This Fokker Friendship was the first plane in which I ever flew. The year was 1960 and the flight was from Sydney to Canberra and return. It was operated by Ansett Airlines, which flew within Australia for 66 years until 2002, when the company collapsed financially. Their troubles were compounded by the Civil Aviation Safety Authority’s grounding of its jets immediately before Christmas 2000 and again immediately before Easter 2001. Losing business at these two most important times of the year inevitably worsened its already precarious financial position.
My second air journey was in 1968 to Port Moresby, probably in a Boeing 707 jetliner. Within Papua-New Guinea, travel was by a Douglas DC3, seen here at Port Moresby. It was called a “side-saddle” because seating ran along each side of the fuselage, with passengers facing each other. At Wau, high up in the mountains, we had to be weighed with our baggage to determine where we should be seated to ensure balance. The takeoff down a steep runway on the side of the mountain was thrilling to say the least.

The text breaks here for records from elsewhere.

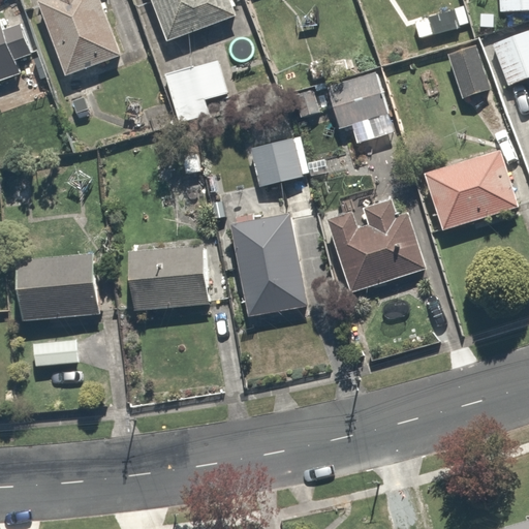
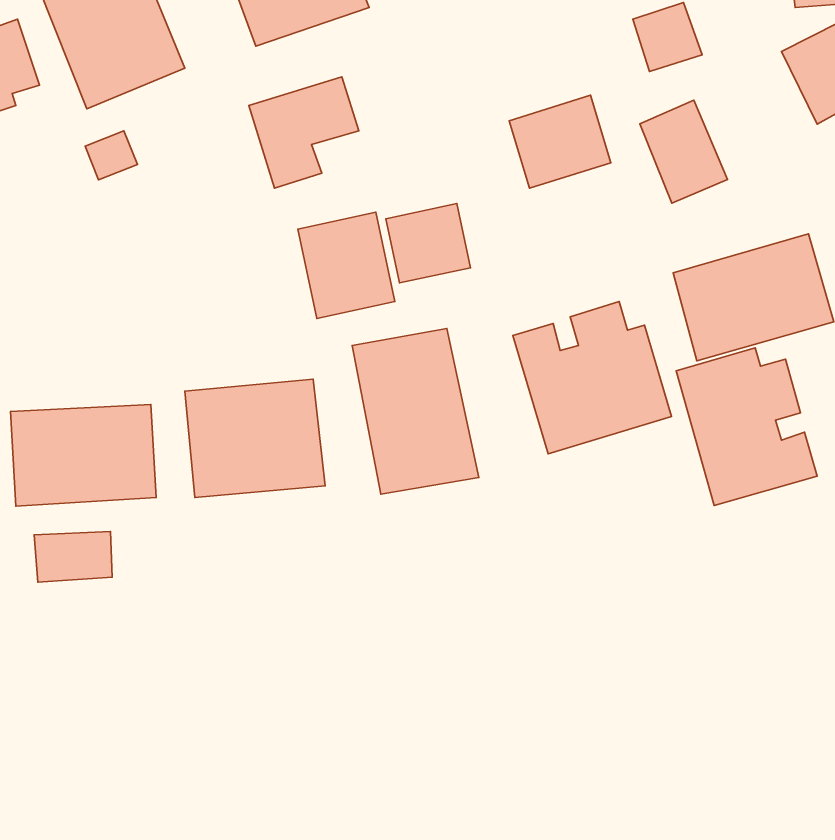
building: [444,36,498,99] -> [640,100,728,203]
building: none -> [298,212,395,318]
building: none -> [676,348,817,506]

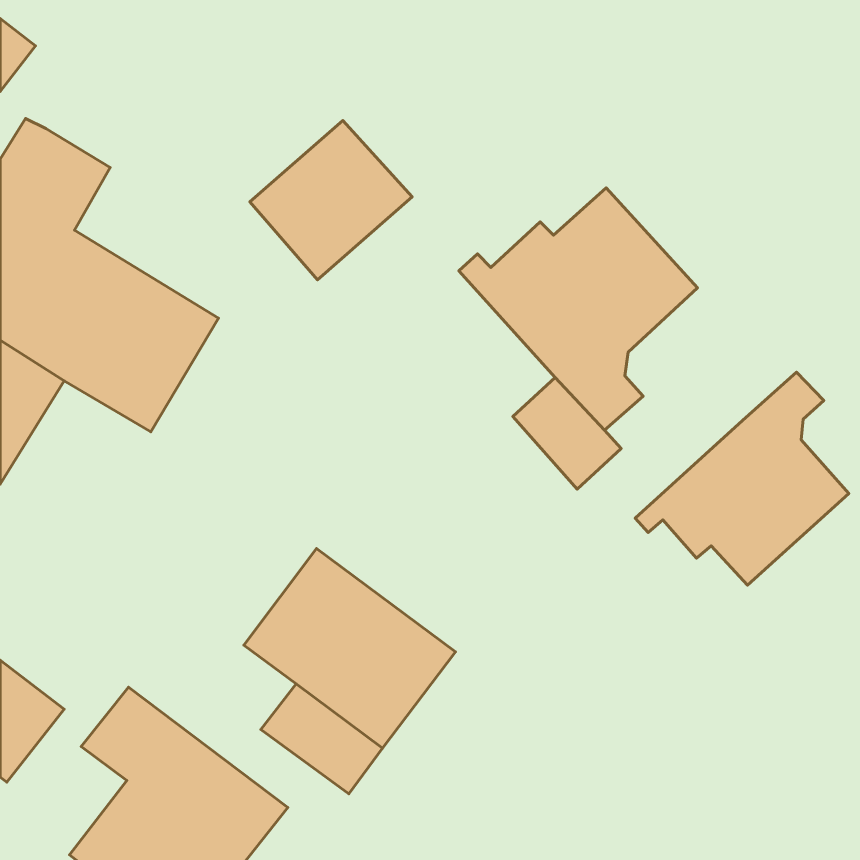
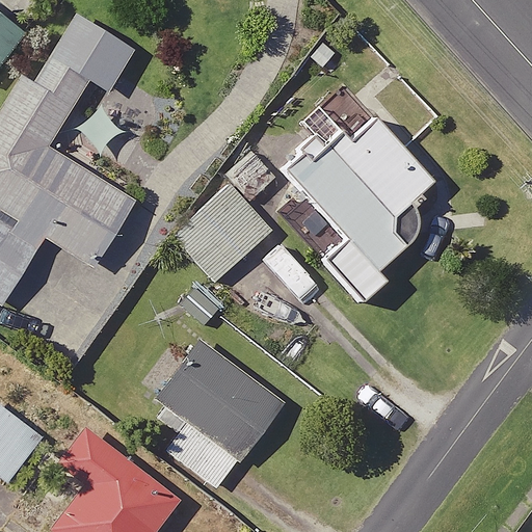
building: none -> [31,11,136,106]
building: [250,121,412,280] -> [172,185,272,283]
building: [635,372,849,585] -> none

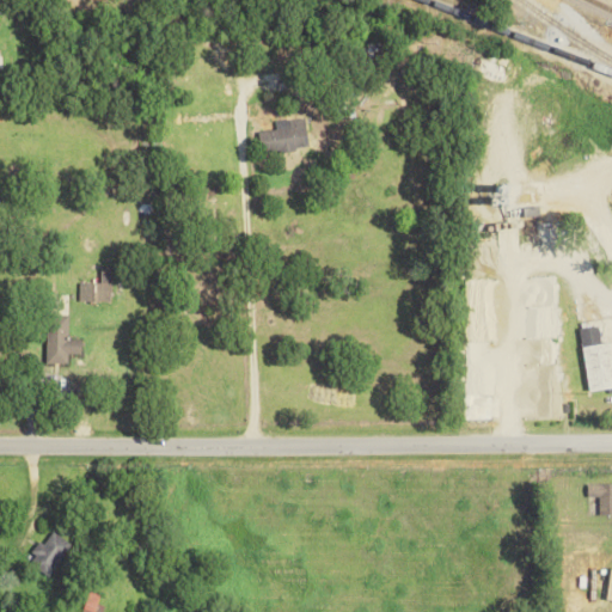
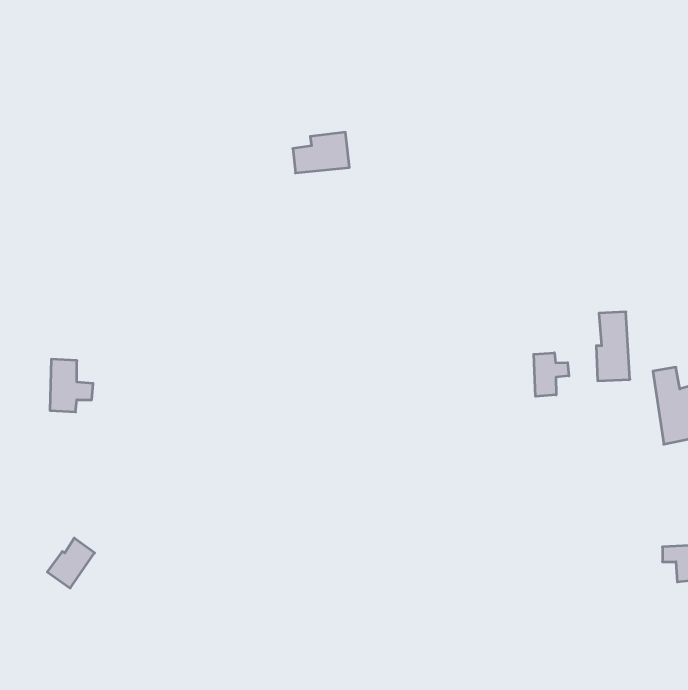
building: [80,269,112,301] -> none
building: none -> [534,353,569,396]
building: [30,531,72,575] -> [47,538,95,588]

This plane wears the livery of Trans-Australian Airlines. At the time, Australia had a two-airline policy, i.e. two airlines were allowed to operate in competition within Australia and Qantas was allowed to operate internationally but not to carry passengers on internal flights unless part of an international flight. There were also two regional airlines, one of which was Airlines of New South Wales whose insignia appears on the tail of the second plane in the top photograph. The other was East-West Airlines. None of these airlines now exist following the end of the restrictive airline policy.